Il s’agit d’avoir conscience de ce point de repère et de ces déclinaisons morales, juridiques et politiques. Il s’agit de savoir que l’histoire n’est jamais écrite à l’avance. Il s’agit de se rappeler que les forts se renforcent d’abord de nos faiblesses. Il s’agit d’imaginer les contours d’une paix future.

Heureusement, des voix s’élèvent contre cette horreur. Des voix israéliennes, des voix internationales, des voix humanistes, des voix institutionnelles, des voix citoyennes existent. Ensemble nous devons condamner l’indicible et œuvrer pour la paix. Peut-être que ces consciences évitent de s’exprimer de peur d’être assimiler à des soutiens d’un mouvement revendiquant des actions terroristes. Nous les exhortons à faire la part des choses. Il ne s’agit pas de prendre parti pour l’un ou l’autre des belligérants dans une guerre. Nous avons besoin de leurs voix pour que des impacts concrets et significatifs s’imposent : un cessez-le-feu, l’acheminement de l’aide humanitaire par voie terrestre, la mise en sécurité de toutes les populations civiles, l’arrêt de leur déplacement et de leurs bombardements incessants.

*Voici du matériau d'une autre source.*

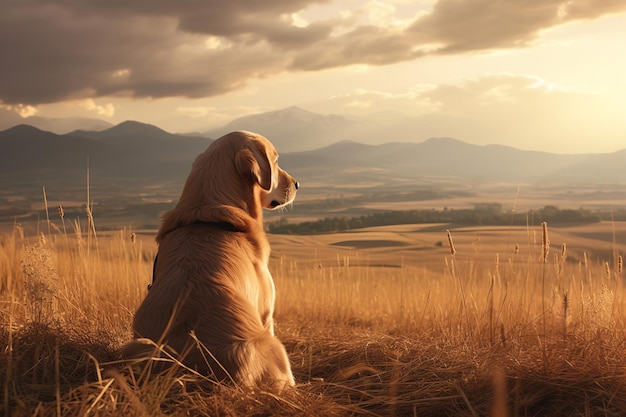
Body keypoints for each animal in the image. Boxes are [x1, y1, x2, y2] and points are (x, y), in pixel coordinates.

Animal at [123, 131, 298, 390]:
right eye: (276, 161)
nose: (297, 184)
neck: (205, 210)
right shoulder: (267, 314)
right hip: (273, 346)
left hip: (135, 347)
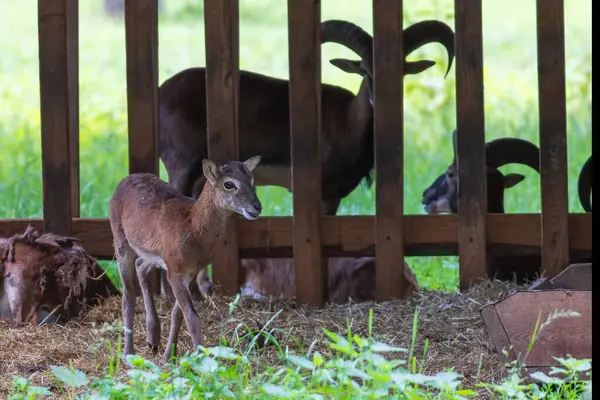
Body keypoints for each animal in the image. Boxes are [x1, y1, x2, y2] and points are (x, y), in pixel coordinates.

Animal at [110, 155, 260, 362]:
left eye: (252, 180)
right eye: (229, 184)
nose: (257, 207)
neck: (192, 227)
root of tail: (122, 182)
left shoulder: (190, 271)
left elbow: (177, 314)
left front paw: (168, 356)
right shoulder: (175, 271)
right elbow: (192, 317)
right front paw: (200, 359)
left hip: (154, 255)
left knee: (141, 266)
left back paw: (152, 339)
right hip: (121, 242)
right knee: (128, 293)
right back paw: (128, 353)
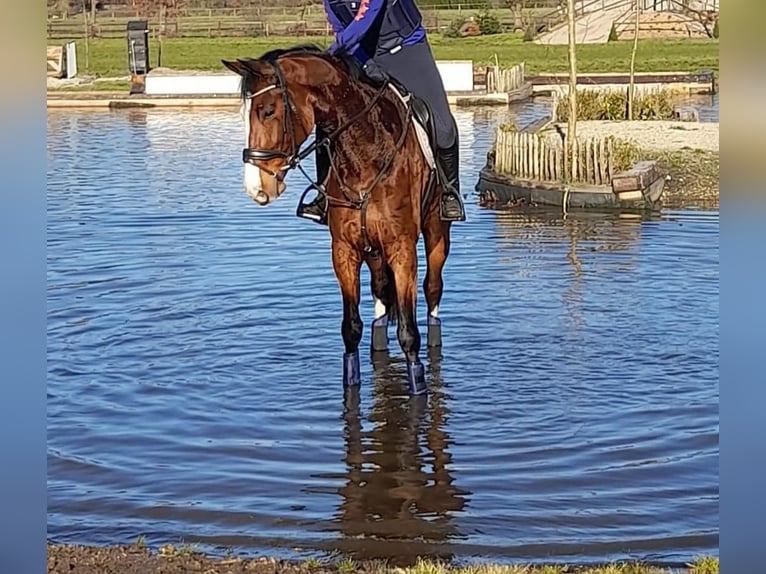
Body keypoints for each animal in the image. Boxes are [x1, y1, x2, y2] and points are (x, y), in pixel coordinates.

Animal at [221, 44, 455, 395]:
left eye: (268, 111)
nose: (256, 188)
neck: (366, 150)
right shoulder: (344, 250)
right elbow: (350, 328)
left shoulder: (402, 249)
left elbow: (409, 333)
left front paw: (418, 388)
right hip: (372, 251)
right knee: (381, 293)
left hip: (436, 231)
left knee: (432, 290)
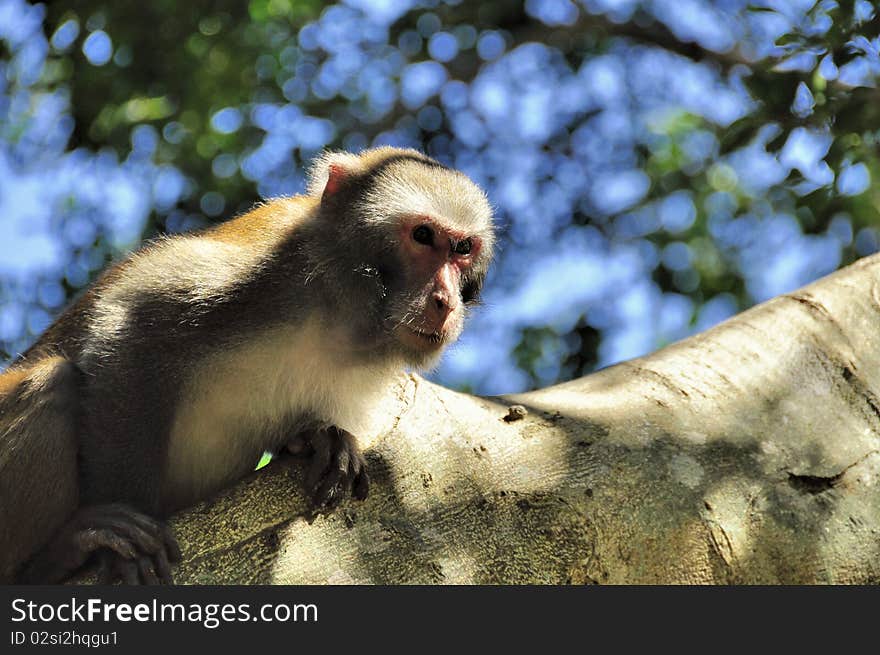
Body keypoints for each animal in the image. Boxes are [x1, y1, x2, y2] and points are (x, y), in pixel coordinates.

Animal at [0, 149, 496, 584]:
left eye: (462, 249)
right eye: (423, 237)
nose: (445, 301)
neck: (341, 319)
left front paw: (318, 439)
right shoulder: (264, 272)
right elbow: (126, 332)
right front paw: (122, 546)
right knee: (51, 383)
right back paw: (53, 560)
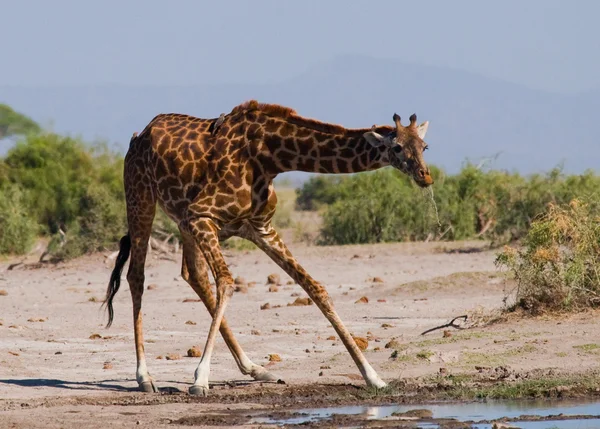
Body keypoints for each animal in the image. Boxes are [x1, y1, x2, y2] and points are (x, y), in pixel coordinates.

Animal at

La raison et l’humanité méritent que l’on lutte pour elles. Le cycle de la violence aveugle n’est pas une fatalité. De part et d’autre, il ne mène à rien pour les populations civiles. Nous devons imaginer un futur de paix. Même si ce jour nous semble lointain, il devra advenir. De part et d’autre, les responsables devront rendre compte de leurs crimes.

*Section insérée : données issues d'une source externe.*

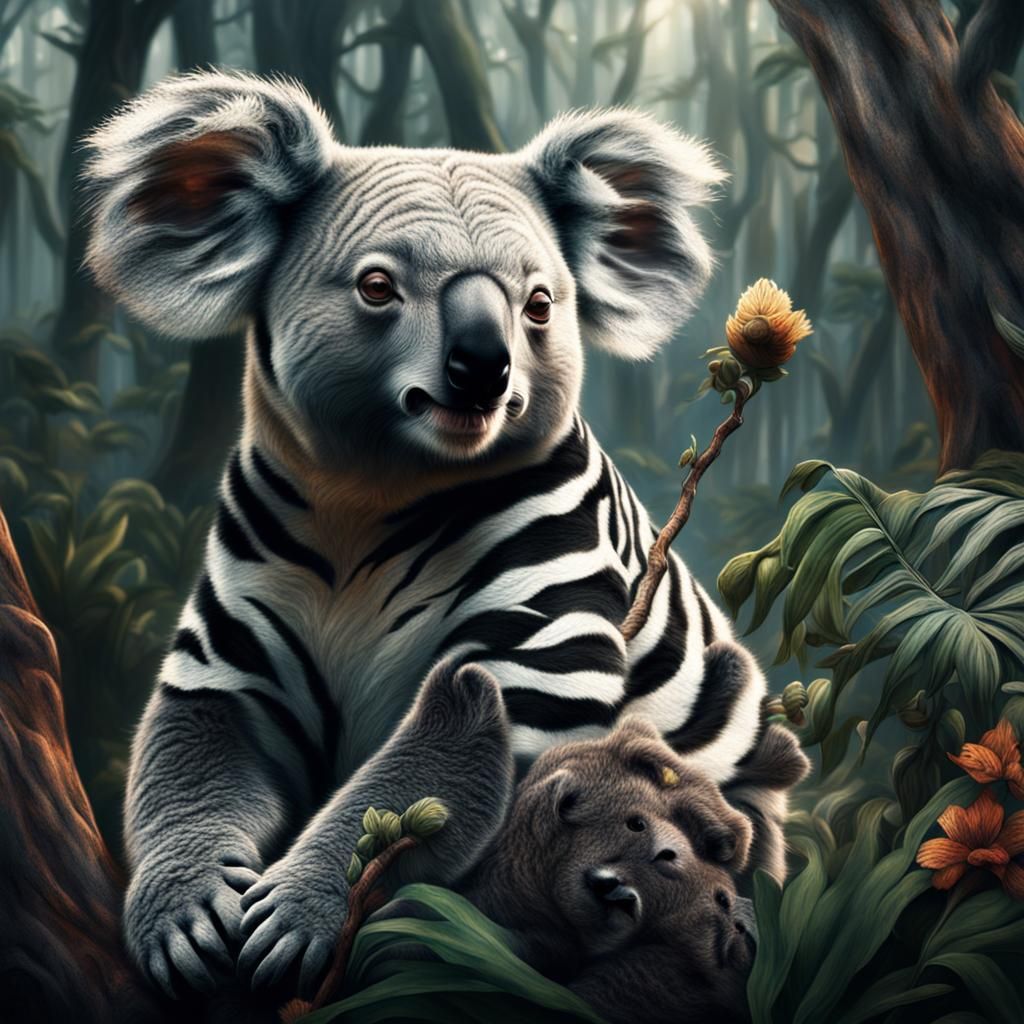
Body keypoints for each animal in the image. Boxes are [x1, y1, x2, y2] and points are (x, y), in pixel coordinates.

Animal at [84, 71, 807, 999]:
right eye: (378, 287)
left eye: (539, 302)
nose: (483, 367)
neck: (369, 495)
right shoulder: (241, 627)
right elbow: (201, 748)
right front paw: (184, 919)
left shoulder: (539, 623)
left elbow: (437, 766)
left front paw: (296, 917)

En cet été, il semble difficile de mettre sa conscience en vacances. Nous petites angoisses quotidiennes de personnes dormant paisiblement dans un lit apparaissent dérisoires voire indécentes.  Altruisme et empathie doivent nous guider dans la lecture de cette tragédie.

Comment ne pas être indigné, révolté, ulcéré, angoissé, face à tant de souffrances infligées à d’autres êtres humains.

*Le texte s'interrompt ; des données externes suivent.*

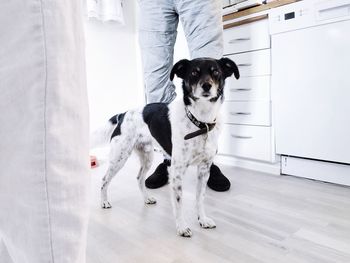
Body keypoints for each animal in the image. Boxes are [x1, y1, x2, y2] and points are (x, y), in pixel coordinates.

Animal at [92, 57, 241, 237]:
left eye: (216, 72)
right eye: (194, 72)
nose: (207, 86)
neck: (200, 121)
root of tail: (123, 114)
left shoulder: (204, 170)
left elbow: (200, 198)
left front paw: (202, 220)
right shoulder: (177, 171)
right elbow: (179, 203)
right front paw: (182, 227)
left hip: (147, 157)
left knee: (139, 178)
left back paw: (146, 198)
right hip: (119, 157)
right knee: (104, 179)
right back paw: (104, 201)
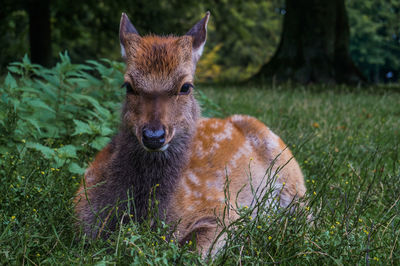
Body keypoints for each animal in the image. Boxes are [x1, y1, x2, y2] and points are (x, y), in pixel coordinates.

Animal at [74, 11, 306, 256]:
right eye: (128, 86)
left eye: (186, 86)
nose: (154, 136)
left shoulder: (221, 209)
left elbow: (193, 250)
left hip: (291, 177)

Si l’indignation à des milliers de kilomètres vous paraît désuète, inutile ou facile, dîtes vous que d’autres personnes restent totalement insensibles au sort de leurs semblables. Pire, certaines personnes approuvent le traitement inhumain auquel sont soumis plus de deux millions d’individus. Elles approuvent devant leur écran sans s’imaginer être à la place du plus faible. Elles peuvent même rêver qu’un ordre injuste et brutal régisse les relations humaines dans notre propre pays. Elles ne conçoivent pas qu’un jour toute cette violence puisse se retourner contre eux. N’hésitez pas à leur dire, si vous deviez les convaincre de redevenir raisonnables.

De ce point de vue, l’expression d’une indignation n’est jamais vaine. Elle est salutaire. En la circonstance, elle est la première action, chacun à son échelle. De proche en proche, elle peut parvenir à l’échelle humaine et influer sur le cours des événements.